Who knew two back-to-back seasons had such a difference?  To anyone watching from afar, it would be the exact same sport, just in a different season.  Freshman Hope Sikora (Fall cheerleader) says that the obvious difference between fall and winter cheerleading is the fact that the time of year is different, along with the sport being cheered for.
During the fall season, cheerleaders cheer for the football teams at Tuscarora.  Their season goes from the first week of August until the last week of October.  Sophomore Hannah Franklin (Fall cheerleader) says that football is more interesting to cheer for because the experience is more realistic.
“I love both [seasons].  Fall cheer was such a challenge with remembering stunts and working hard on tumbling.  Winter cheer is just as much of a challenge with remembering dances and cheers.  They’re both fun,” says freshman Sabrina Dyson, a fall and winter cheerleader.
Winter cheerleading starts in the middle of November and goes through February.  The cheerleaders are compiled into one varsity team, whereas fall cheerleading was composed of three teams (freshman, JV, and varsity).  This season, the cheerleaders are not standing outside cheering on the football team, but are inside cheering for the varsity basketball players, both the boys’ and the girls’ teams.
As for comparison between the two seasons, there are several differences. “We do more dancing [in winter cheerleading],” says freshman Sam Krnich, who cheers for both fall and winter teams.Winter cheerleaders do not get to compete, whereas fall varsity cheerleaders do.  With that difference, many more try out for fall cheerleading compared to winter cheerleading. “In winter cheerleading, you barely stunt, there [are] a lot less people on the team, and more games occur in the season,” says Franklin.
Freshman Samantha Callejas, a winter cheerleaders,  says winter cheering differs from fall cheering because people don’t take it as seriously they do in the fall.

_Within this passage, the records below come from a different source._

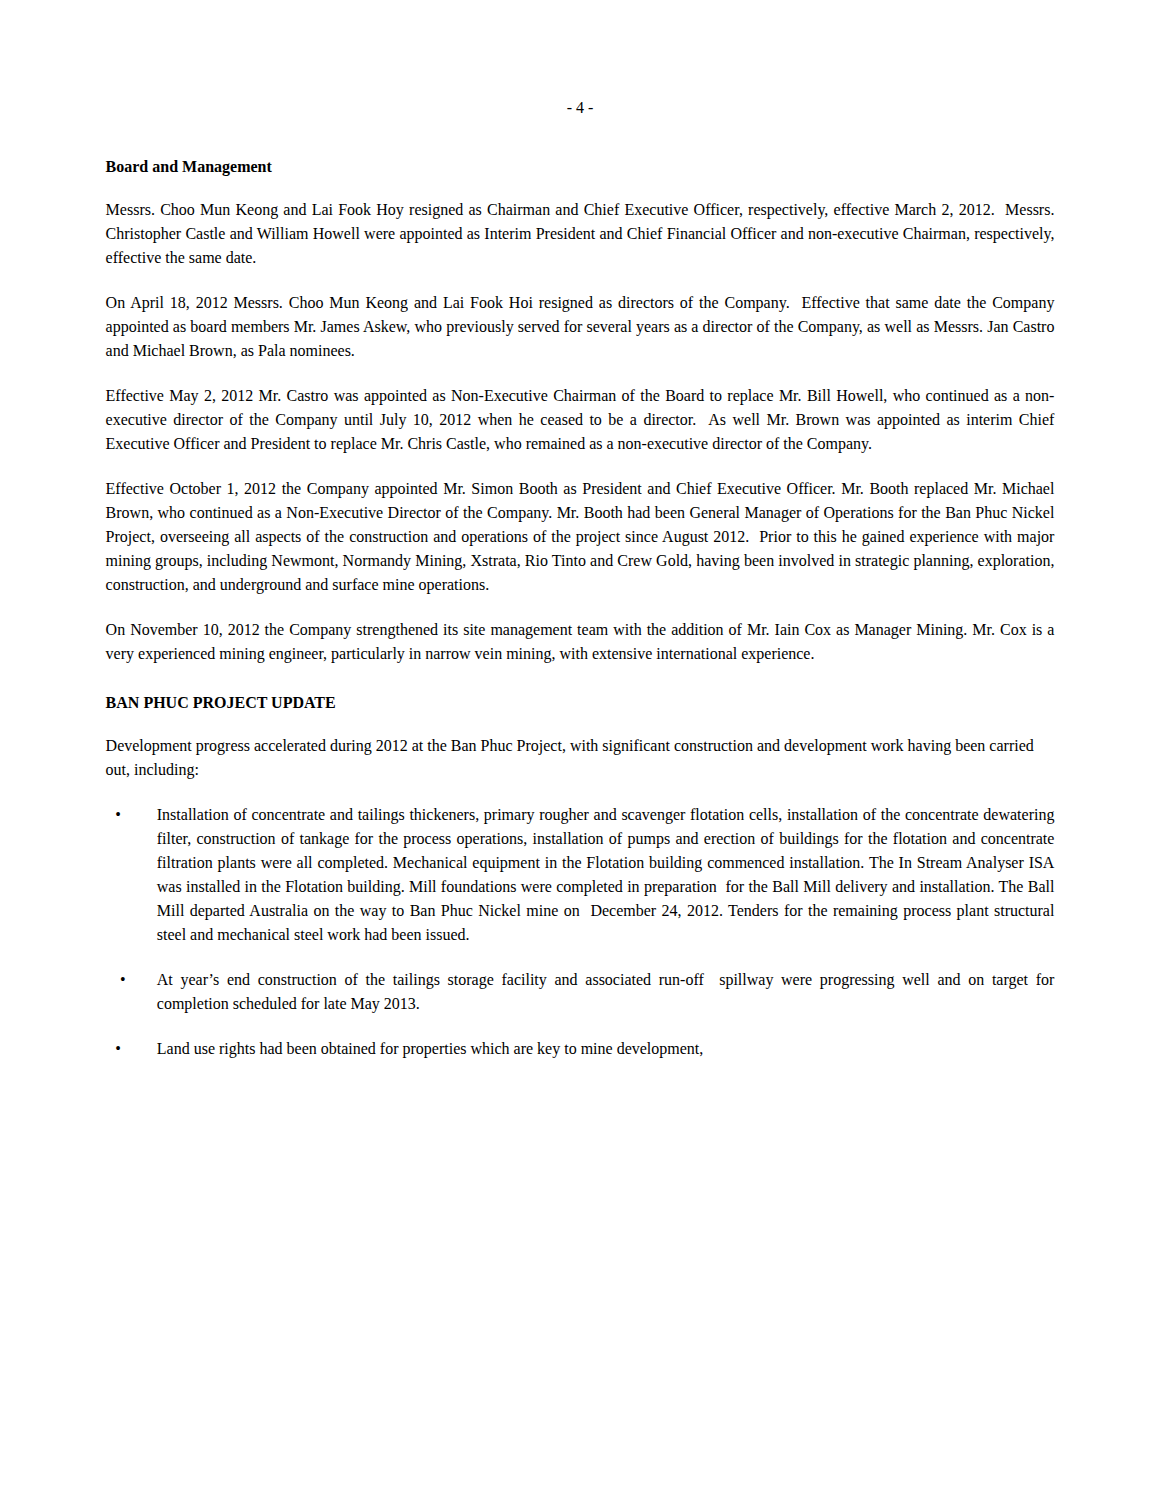- 4 -
Board and Management
Messrs. Choo Mun Keong and Lai Fook Hoy resigned as Chairman and Chief Executive Officer, respectively, effective March 2, 2012. Messrs. Christopher Castle and William Howell were appointed as Interim President and Chief Financial Officer and non-executive Chairman, respectively, effective the same date.
On April 18, 2012 Messrs. Choo Mun Keong and Lai Fook Hoi resigned as directors of the Company. Effective that same date the Company appointed as board members Mr. James Askew, who previously served for several years as a director of the Company, as well as Messrs. Jan Castro and Michael Brown, as Pala nominees.
Effective May 2, 2012 Mr. Castro was appointed as Non-Executive Chairman of the Board to replace Mr. Bill Howell, who continued as a non-executive director of the Company until July 10, 2012 when he ceased to be a director. As well Mr. Brown was appointed as interim Chief Executive Officer and President to replace Mr. Chris Castle, who remained as a non-executive director of the Company.
Effective October 1, 2012 the Company appointed Mr. Simon Booth as President and Chief Executive Officer. Mr. Booth replaced Mr. Michael Brown, who continued as a Non-Executive Director of the Company. Mr. Booth had been General Manager of Operations for the Ban Phuc Nickel Project, overseeing all aspects of the construction and operations of the project since August 2012. Prior to this he gained experience with major mining groups, including Newmont, Normandy Mining, Xstrata, Rio Tinto and Crew Gold, having been involved in strategic planning, exploration, construction, and underground and surface mine operations.
On November 10, 2012 the Company strengthened its site management team with the addition of Mr. Iain Cox as Manager Mining. Mr. Cox is a very experienced mining engineer, particularly in narrow vein mining, with extensive international experience.
BAN PHUC PROJECT UPDATE
Development progress accelerated during 2012 at the Ban Phuc Project, with significant construction and development work having been carried out, including:
Installation of concentrate and tailings thickeners, primary rougher and scavenger flotation cells, installation of the concentrate dewatering filter, construction of tankage for the process operations, installation of pumps and erection of buildings for the flotation and concentrate filtration plants were all completed. Mechanical equipment in the Flotation building commenced installation. The In Stream Analyser ISA was installed in the Flotation building. Mill foundations were completed in preparation for the Ball Mill delivery and installation. The Ball Mill departed Australia on the way to Ban Phuc Nickel mine on December 24, 2012. Tenders for the remaining process plant structural steel and mechanical steel work had been issued.
At year’s end construction of the tailings storage facility and associated run-off spillway were progressing well and on target for completion scheduled for late May 2013.
Land use rights had been obtained for properties which are key to mine development,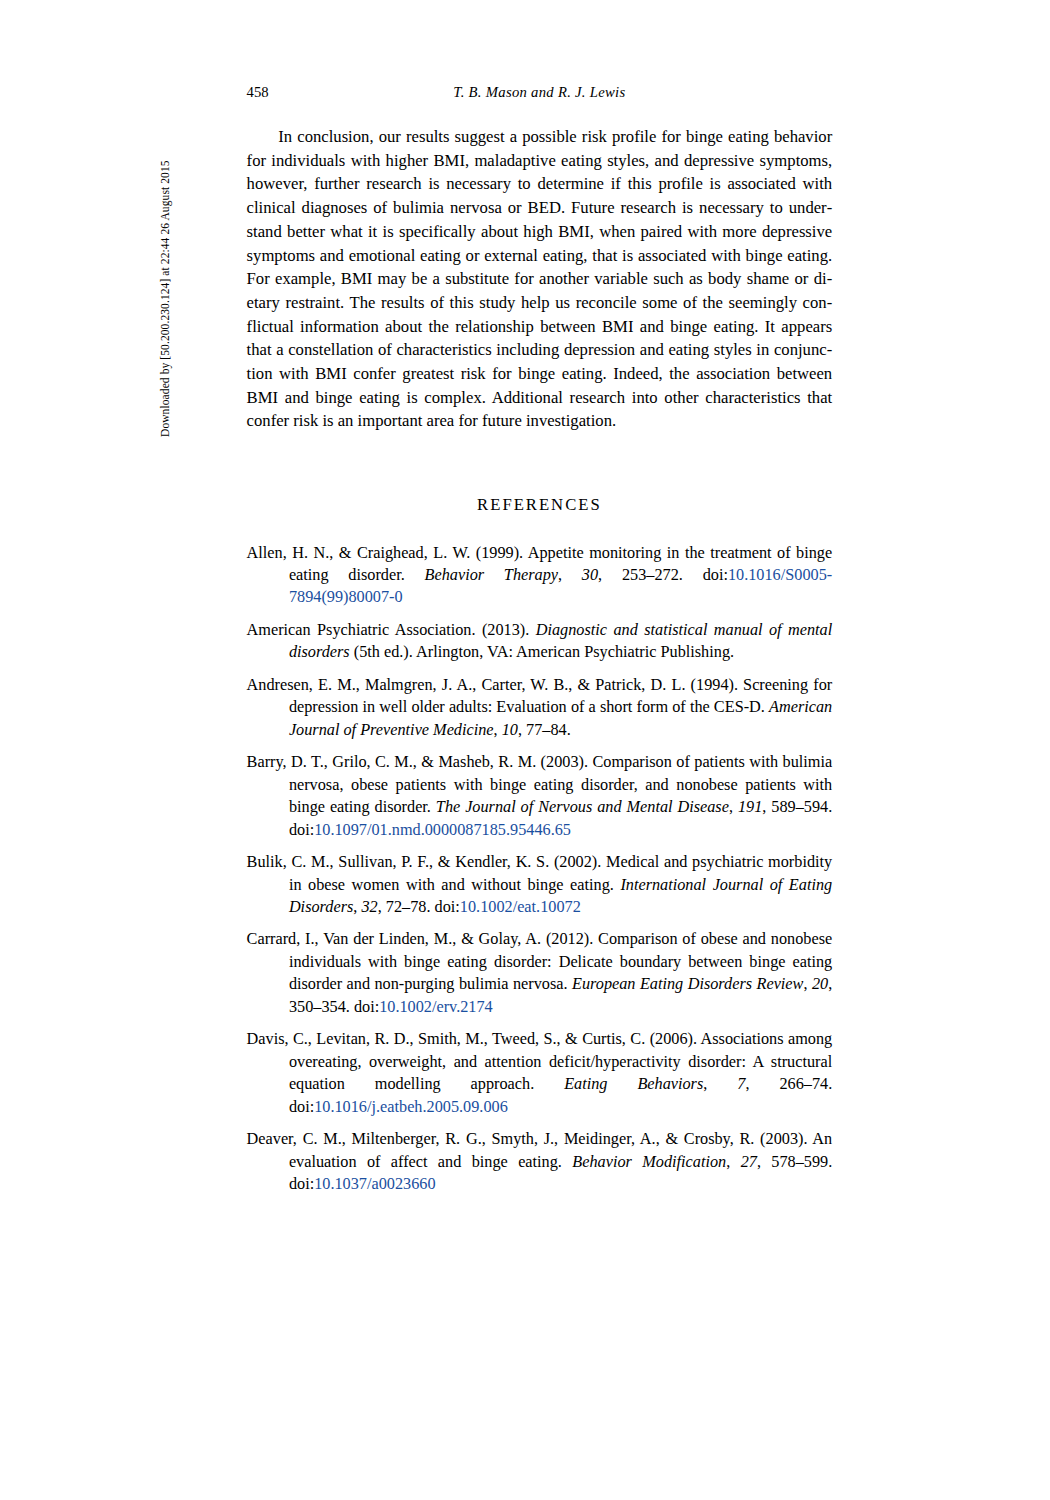Downloaded by [50.200.230.124] at 22:44 26 August 2015
458 T. B. Mason and R. J. Lewis
In conclusion, our results suggest a possible risk profile for binge eating behavior for individuals with higher BMI, maladaptive eating styles, and depressive symptoms, however, further research is necessary to determine if this profile is associated with clinical diagnoses of bulimia nervosa or BED. Future research is necessary to understand better what it is specifically about high BMI, when paired with more depressive symptoms and emotional eating or external eating, that is associated with binge eating. For example, BMI may be a substitute for another variable such as body shame or dietary restraint. The results of this study help us reconcile some of the seemingly conflictual information about the relationship between BMI and binge eating. It appears that a constellation of characteristics including depression and eating styles in conjunction with BMI confer greatest risk for binge eating. Indeed, the association between BMI and binge eating is complex. Additional research into other characteristics that confer risk is an important area for future investigation.
REFERENCES
Allen, H. N., & Craighead, L. W. (1999). Appetite monitoring in the treatment of binge eating disorder. Behavior Therapy, 30, 253–272. doi:10.1016/S0005-7894(99)80007-0
American Psychiatric Association. (2013). Diagnostic and statistical manual of mental disorders (5th ed.). Arlington, VA: American Psychiatric Publishing.
Andresen, E. M., Malmgren, J. A., Carter, W. B., & Patrick, D. L. (1994). Screening for depression in well older adults: Evaluation of a short form of the CES-D. American Journal of Preventive Medicine, 10, 77–84.
Barry, D. T., Grilo, C. M., & Masheb, R. M. (2003). Comparison of patients with bulimia nervosa, obese patients with binge eating disorder, and nonobese patients with binge eating disorder. The Journal of Nervous and Mental Disease, 191, 589–594. doi:10.1097/01.nmd.0000087185.95446.65
Bulik, C. M., Sullivan, P. F., & Kendler, K. S. (2002). Medical and psychiatric morbidity in obese women with and without binge eating. International Journal of Eating Disorders, 32, 72–78. doi:10.1002/eat.10072
Carrard, I., Van der Linden, M., & Golay, A. (2012). Comparison of obese and nonobese individuals with binge eating disorder: Delicate boundary between binge eating disorder and non-purging bulimia nervosa. European Eating Disorders Review, 20, 350–354. doi:10.1002/erv.2174
Davis, C., Levitan, R. D., Smith, M., Tweed, S., & Curtis, C. (2006). Associations among overeating, overweight, and attention deficit/hyperactivity disorder: A structural equation modelling approach. Eating Behaviors, 7, 266–74. doi:10.1016/j.eatbeh.2005.09.006
Deaver, C. M., Miltenberger, R. G., Smyth, J., Meidinger, A., & Crosby, R. (2003). An evaluation of affect and binge eating. Behavior Modification, 27, 578–599. doi:10.1037/a0023660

Winter cheerleaders don’t have the chance to compete, but winter season is difficult because the cheerleaders have to be into the game to know what to cheer.
“I didn’t do winter cheerleading because I am committed to competitive cheerleading at my all star gym [instead].  Also, as the year progresses on, school work tends to get harder, so I didn’t want to stress about that [along] with a busy cheer schedule,” says Sikora.
Speaking of a busy schedule, Callejas says it is hard to balance school with winter cheer, but cheerleaders have study hall once a week, which makes it a lot easier for Callejas to keep up her school work. “Study hall is a life saver!” Dyson says about balancing school work. “I stay organized and I take advantage of my time in Flex and study hall during cheer,” says freshman Abby Knuff, a fall and winter cheerleader.
During the week, the winter cheerleaders practice after school for game preparation. Knuff says that practice helps the team fix and learn cheers and dance routines, or even fix mistakes made at previous games. Krnich stated that with all the cheers to memorize, practice helps the team work on all of them.
Even though she couldn’t do winter cheerleading, Sikora states, “I absolutely love cheerleading because it’s a fun way to spend time with friends and my life revolves around it.  Without cheer, I don’t know what I would do.”